How to rigorously treat integrals where both the integrand and the variable of integration are vectors and there's a dot product?

Question

First, I consider this expression to find the work done by the weight over an object close to Earth's surface: $$W_{over\ object}=\int_{\vec{y_{1}}}^{\vec{y_{2}}}\vec w \cdot d\vec y$$ $$W_{over\ object}=\int_{\vec{y_{1}}}^{\vec{y_{2}}}-mg \hat{\textbf{j}} \cdot d\vec y$$ I'm assuming both the force and displacement are in the same direction, downwards, and I develop the dot product and get the next expression: $$W_{over\ object}=\int_{y_{2}}^{y_{1}}mgdy$$ Because it's going downwards ($y_{2}<y_{1}$), I thought it was a good idea to switch the integration limits since the expression is a scalar now, so that the upper limit is the highest value for the integration variable. Then I get this: $$W_{over\ object}=mgy_{1}-mgy_{2}$$

Because of Newton's third law, I may find the work done by the object over the thing that does work over the object, which is Earth (I guess): $$W_{over\ Earth}=\int_{\vec{y_{1}}}^{\vec{y_{2}}}-\vec w \cdot d\vec y$$ $$W_{over\ Earth}=\int_{\vec{y_{1}}}^{\vec{y_{2}}}+mg \hat{\textbf{j}} \cdot d\vec y$$ Again, I assume displacement is downwards, thus $y_{2}<y_{1}$: $$W_{over\ Earth}=\int_{y_{2}}^{y_{1}}-mgdy$$ $$W_{over\ Earth}=-mgy_{1}+mgy_{2}$$ If we let $U_{1}=mgy_{1}$ and $U_{2}=mgy_{2}$, we have: $$W_{over\ object}=-W_{over\ Earth}=U_{2}-U_{1}=\Delta U$$

In order to make this scenario more general: $$F_{over\ object}dx=W_{over\ object}$$ $$-F_{over\ object}dx=-W_{over\ object}=dU$$ $$F_{over\ object}=-\frac{dU}{dx}$$ Changing notation a bit: $$F(x)=-\frac{dU(x)}{dx}$$

After all this, what I've done seems to work, but I don't think it's rigorous at all. How can I approach this kind of problem more appropriately? More specifically, how can I treat an integral where the integrand is a vectorial function (namely, a force function), and the variable of integration is a vector as well?
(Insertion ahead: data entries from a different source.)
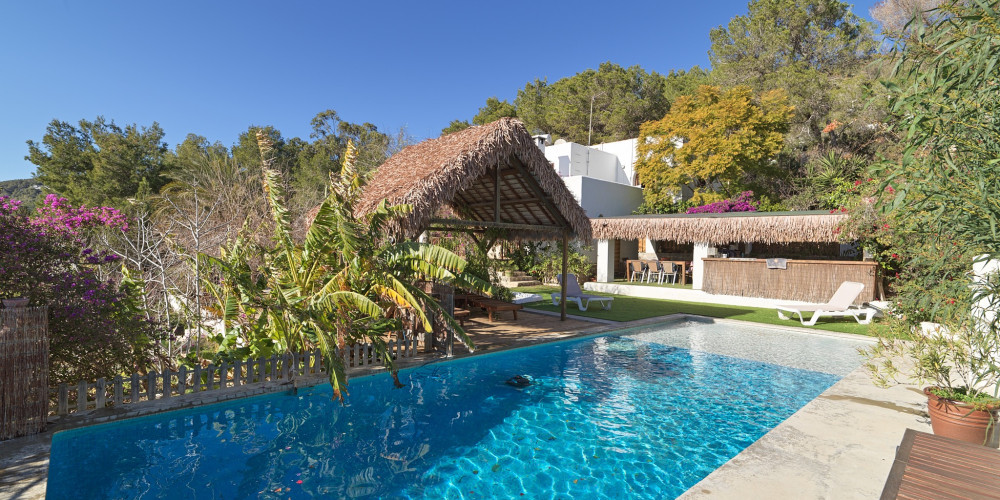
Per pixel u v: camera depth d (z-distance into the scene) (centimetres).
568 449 518
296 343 728
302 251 797
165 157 4150
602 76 4475
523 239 1409
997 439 415
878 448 433
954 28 274
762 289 1645
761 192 2877
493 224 1067
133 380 571
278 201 768
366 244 732
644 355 949
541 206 1222
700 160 2692
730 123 2652
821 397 591
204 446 509
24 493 386
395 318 918
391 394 694
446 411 632
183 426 561
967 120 272
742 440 543
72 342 564
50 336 560
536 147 1040
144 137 4047
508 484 441
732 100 2700
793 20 3325
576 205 1170
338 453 501
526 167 1077
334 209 704
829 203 1922
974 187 279
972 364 449
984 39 253
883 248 1361
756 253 2244
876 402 572
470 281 810
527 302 1551
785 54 3322
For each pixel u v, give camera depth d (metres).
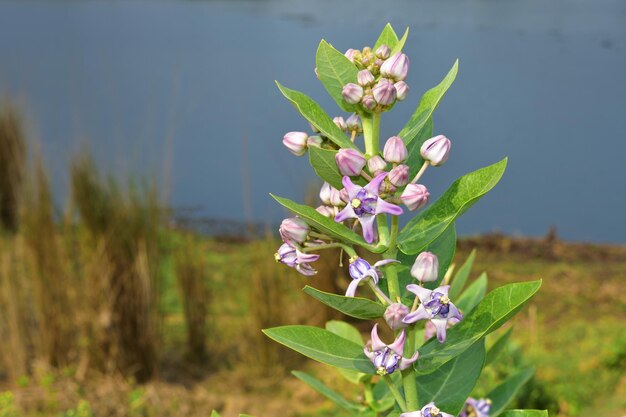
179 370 1.96
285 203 0.49
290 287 2.11
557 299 2.43
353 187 0.50
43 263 1.81
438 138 0.53
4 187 2.32
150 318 1.86
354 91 0.53
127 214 1.82
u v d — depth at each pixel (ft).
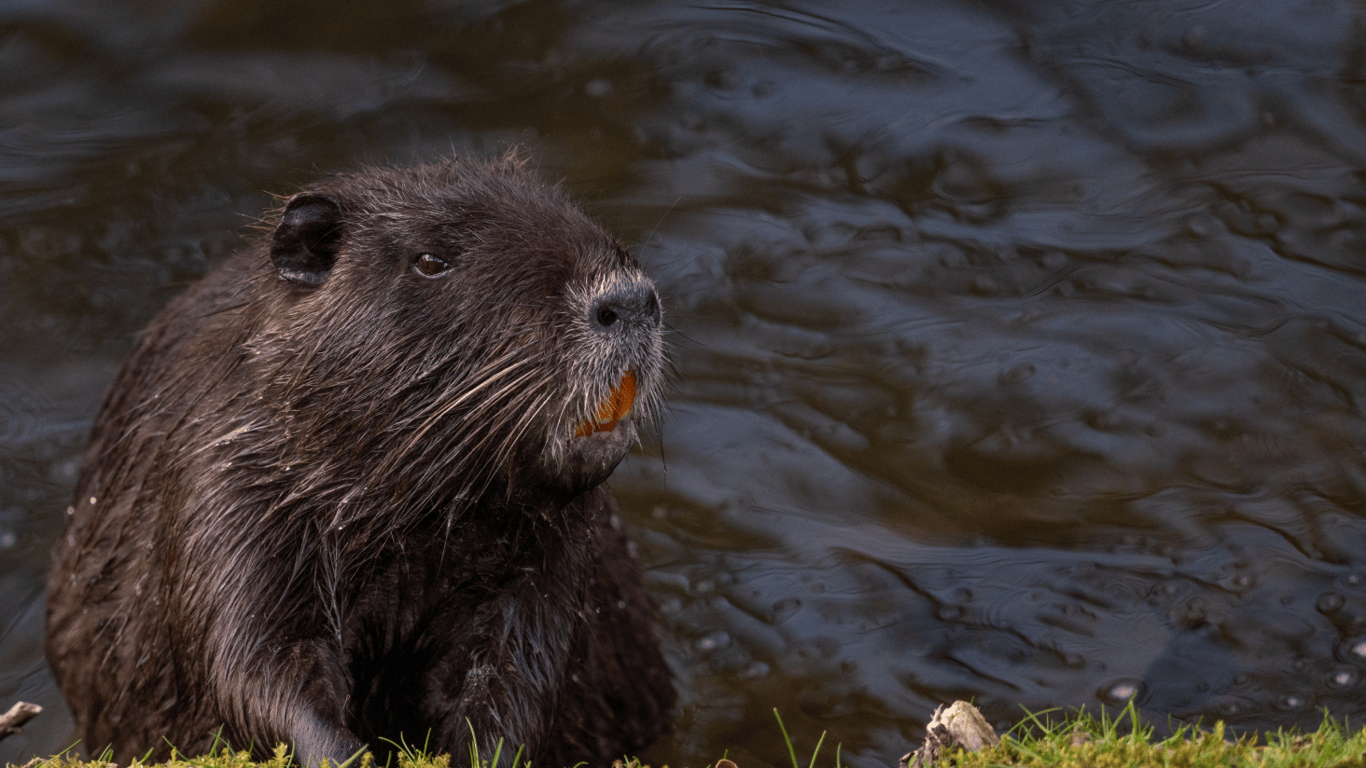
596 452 20.63
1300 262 42.78
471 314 20.92
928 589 34.19
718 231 44.42
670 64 50.80
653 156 47.19
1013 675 31.60
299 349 21.94
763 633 33.19
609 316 20.17
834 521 36.50
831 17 53.01
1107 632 32.65
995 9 53.31
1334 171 45.75
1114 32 51.93
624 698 29.40
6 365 40.68
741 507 36.99
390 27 52.60
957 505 36.73
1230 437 37.91
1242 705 30.14
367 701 23.48
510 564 22.52
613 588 29.30
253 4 53.16
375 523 21.58
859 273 43.34
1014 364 40.37
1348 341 40.29
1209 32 51.67
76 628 28.60
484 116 48.55
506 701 21.90
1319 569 33.91
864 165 46.96
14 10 52.49
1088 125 48.01
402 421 21.22
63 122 48.70
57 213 45.24
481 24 52.75
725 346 41.27
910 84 49.88
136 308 42.42
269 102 49.42
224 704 21.16
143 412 27.58
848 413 39.34
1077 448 38.01
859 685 31.60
I think the core of my problem is treating the dot product itself when integrating, in order to find the work done by a conservative force function over a displacement interval and its associated potential energy function, with a vectorial approach.

In this sense, I have doubts regarding the derivation of the potential energy function for this particular case and how to obtain it by using a more mathematically rigorous approach.

Answer 1

I'm assuming both the force and displacement are in the same direction . . . .

Do not make this assumption!

Let $\hat z$ be a unit vector pointing upwards.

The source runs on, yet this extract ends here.